» **DATASET EXTRACT**:
::::::

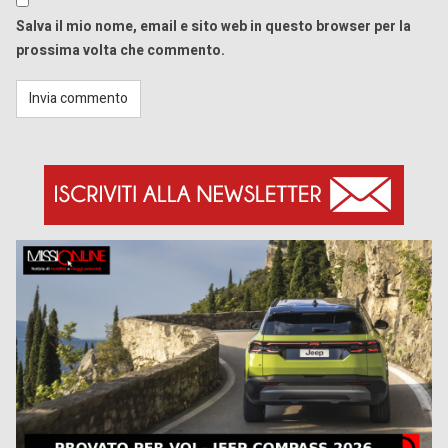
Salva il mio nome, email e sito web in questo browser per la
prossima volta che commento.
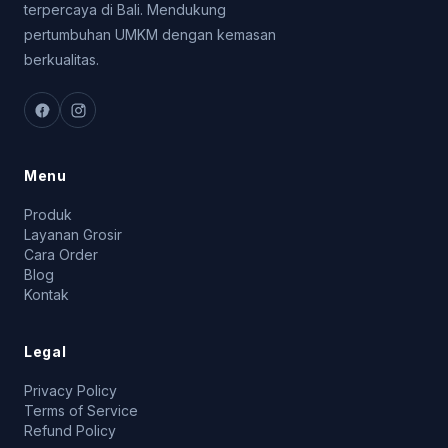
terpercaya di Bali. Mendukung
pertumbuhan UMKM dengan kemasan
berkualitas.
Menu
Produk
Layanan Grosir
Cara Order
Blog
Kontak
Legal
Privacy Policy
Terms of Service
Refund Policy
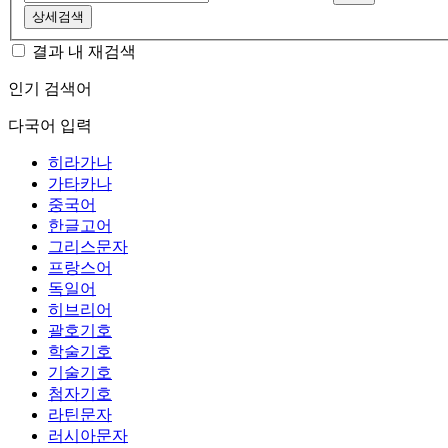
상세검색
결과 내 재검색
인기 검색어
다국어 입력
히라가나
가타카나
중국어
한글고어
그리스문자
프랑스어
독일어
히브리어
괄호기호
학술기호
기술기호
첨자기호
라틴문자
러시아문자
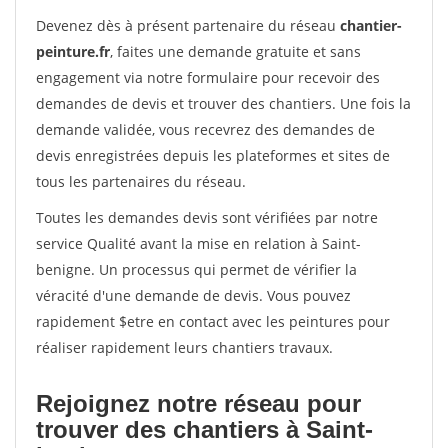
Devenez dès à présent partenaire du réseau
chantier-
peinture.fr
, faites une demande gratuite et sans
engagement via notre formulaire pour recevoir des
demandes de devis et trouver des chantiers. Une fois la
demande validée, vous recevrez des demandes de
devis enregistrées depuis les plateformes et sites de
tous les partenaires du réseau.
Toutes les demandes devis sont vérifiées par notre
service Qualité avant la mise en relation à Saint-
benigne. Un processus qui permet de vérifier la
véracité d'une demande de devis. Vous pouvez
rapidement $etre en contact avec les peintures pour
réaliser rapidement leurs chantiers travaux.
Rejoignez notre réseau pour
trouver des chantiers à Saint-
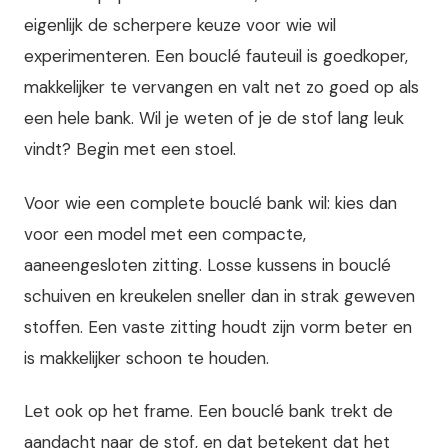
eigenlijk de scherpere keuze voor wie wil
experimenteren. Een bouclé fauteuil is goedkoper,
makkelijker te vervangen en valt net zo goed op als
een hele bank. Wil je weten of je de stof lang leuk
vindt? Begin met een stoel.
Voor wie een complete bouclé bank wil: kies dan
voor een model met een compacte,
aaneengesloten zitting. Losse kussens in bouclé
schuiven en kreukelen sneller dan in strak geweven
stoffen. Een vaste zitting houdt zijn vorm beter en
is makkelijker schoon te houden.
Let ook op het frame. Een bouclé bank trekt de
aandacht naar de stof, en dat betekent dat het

::::::

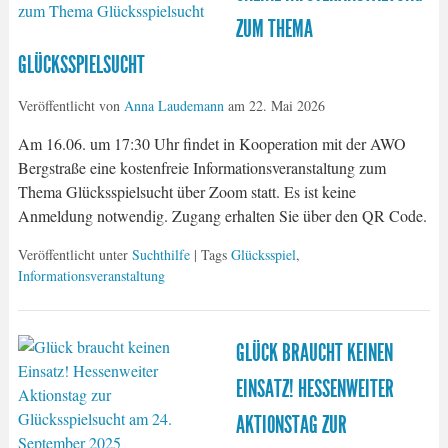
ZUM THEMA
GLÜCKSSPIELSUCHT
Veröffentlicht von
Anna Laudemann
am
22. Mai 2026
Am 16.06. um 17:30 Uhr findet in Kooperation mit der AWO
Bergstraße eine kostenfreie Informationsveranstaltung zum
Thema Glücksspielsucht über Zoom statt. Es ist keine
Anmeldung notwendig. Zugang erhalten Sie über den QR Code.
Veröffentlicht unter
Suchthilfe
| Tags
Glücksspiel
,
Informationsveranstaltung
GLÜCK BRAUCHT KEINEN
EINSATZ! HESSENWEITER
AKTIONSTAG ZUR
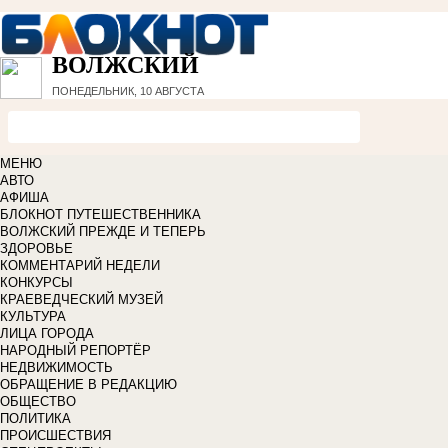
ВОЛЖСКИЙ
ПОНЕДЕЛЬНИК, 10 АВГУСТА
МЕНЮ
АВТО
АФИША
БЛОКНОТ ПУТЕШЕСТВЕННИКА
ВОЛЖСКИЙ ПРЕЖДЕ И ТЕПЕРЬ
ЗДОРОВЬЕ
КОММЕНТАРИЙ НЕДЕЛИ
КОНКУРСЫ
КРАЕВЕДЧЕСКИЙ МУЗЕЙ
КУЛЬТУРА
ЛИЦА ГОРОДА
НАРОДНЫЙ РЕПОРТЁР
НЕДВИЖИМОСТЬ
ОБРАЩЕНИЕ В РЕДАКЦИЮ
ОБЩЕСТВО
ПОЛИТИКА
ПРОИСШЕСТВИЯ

::::::

» **TRY IT**: Could you write out, exactly as they stand, only the lines above that begin at the line with "eigenlijk de scherpere keuze voor wie wil" and stop after the line with "aandacht naar de"?

» **ANSWER AREA**:
eigenlijk de scherpere keuze voor wie wil
experimenteren. Een bouclé fauteuil is goedkoper,
makkelijker te vervangen en valt net zo goed op als
een hele bank. Wil je weten of je de stof lang leuk
vindt? Begin met een stoel.
Voor wie een complete bouclé bank wil: kies dan
voor een model met een compacte,
aaneengesloten zitting. Losse kussens in bouclé
schuiven en kreukelen sneller dan in strak geweven
stoffen. Een vaste zitting houdt zijn vorm beter en
is makkelijker schoon te houden.
Let ook op het frame. Een bouclé bank trekt de
aandacht naar de stof, en dat betekent dat het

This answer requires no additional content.